• **Instructions to follow**: The answer must be every line from the listing that holds the string "directory".

• **Raw data**:
-=-=-=-=-

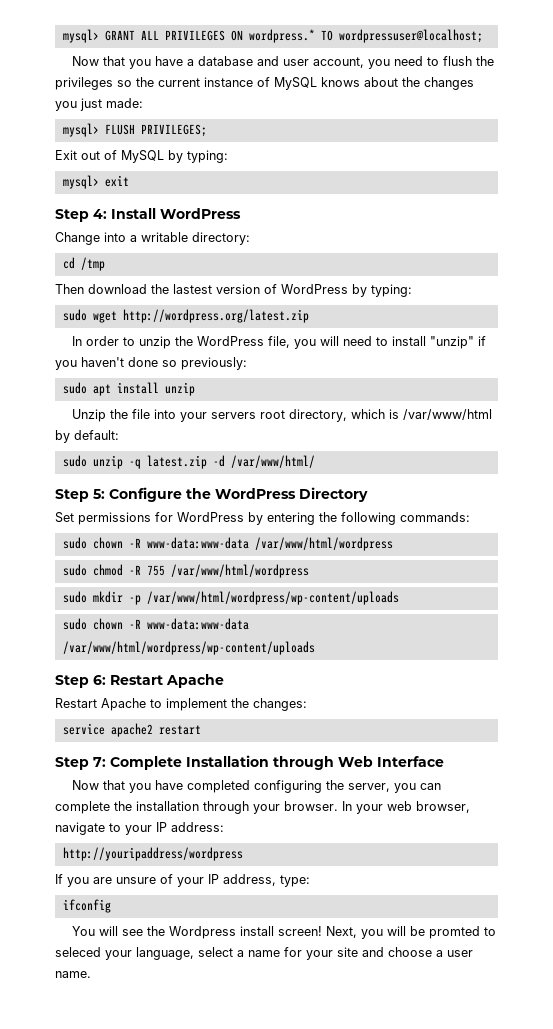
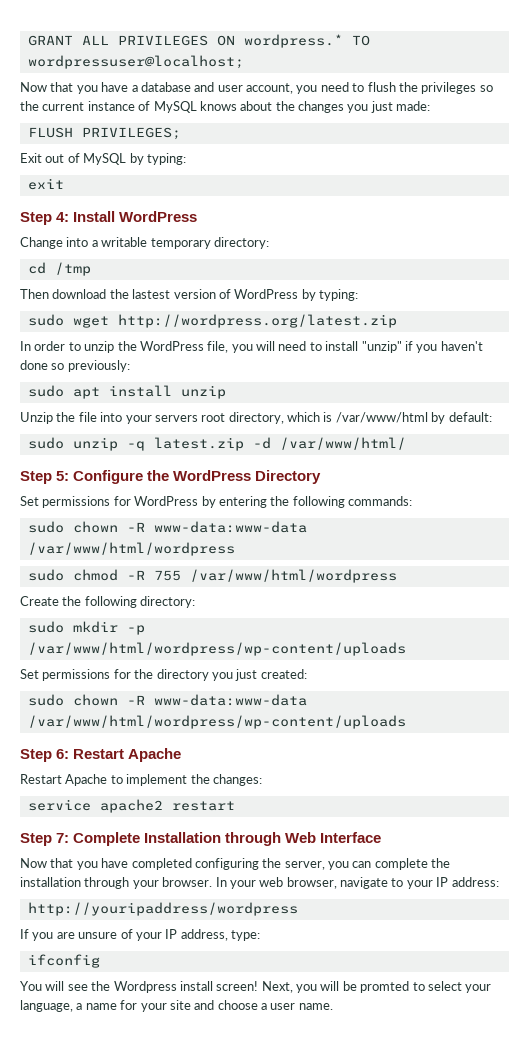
[62,29,99,43] mysql> -> (27, 40) none
[62,123,99,137] mysql> -> (431, 106) none
[62,175,99,189] mysql> -> (186, 159) none
(188, 237) none -> [150,238,211,249] temporary
(309, 571) none -> [20,596,196,608] // Create the following directory:
(399, 598) none -> [20,669,307,681] // Set permissions for the directory you just created:
[55,947,101,957] seleced -> [427,981,462,991] select
[198,947,233,957] select -> (73, 1006) none

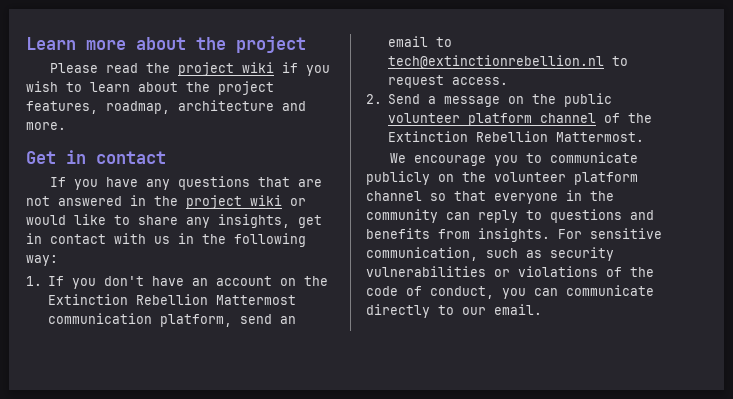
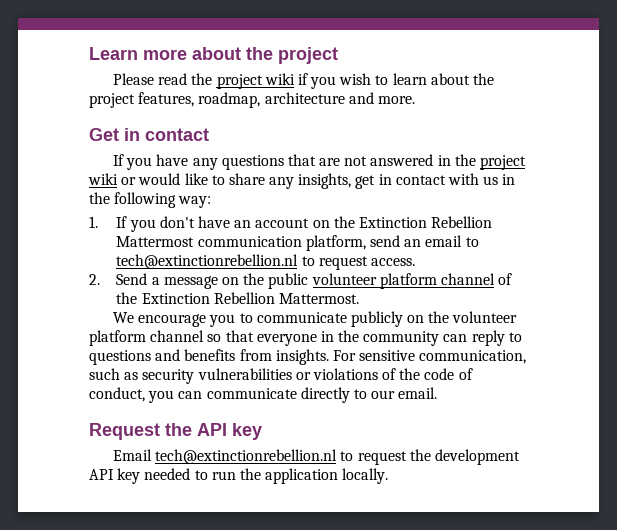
(542, 309) none -> [89,423,262,440] [112,449,520,465] [89,468,389,484] // Request the API key // Email tech@extinctionrebellion.nl to request the development API key needed to run the application locally.

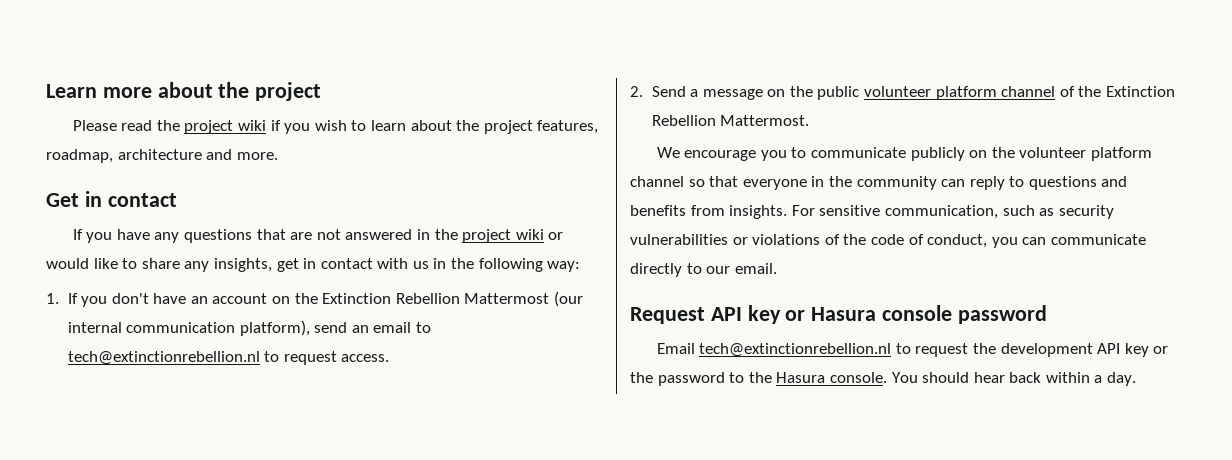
[197,235,366,251] communication platform, -> [553,291,583,307] [67,320,310,336] (our internal communication platform),
[165,423,262,440] the API key -> [710,305,1047,324] API key or Hasura console password
[144,468,389,484] needed to run the application locally. -> [1153,346,1169,354] [630,372,1137,386] or the password to the Hasura console. You should hear back within a day.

-=-=-=-=-

• **Answer to the problem**:
(309, 571) none -> [20,596,196,608] // Create the following directory:
(399, 598) none -> [20,669,307,681] // Set permissions for the directory you just created:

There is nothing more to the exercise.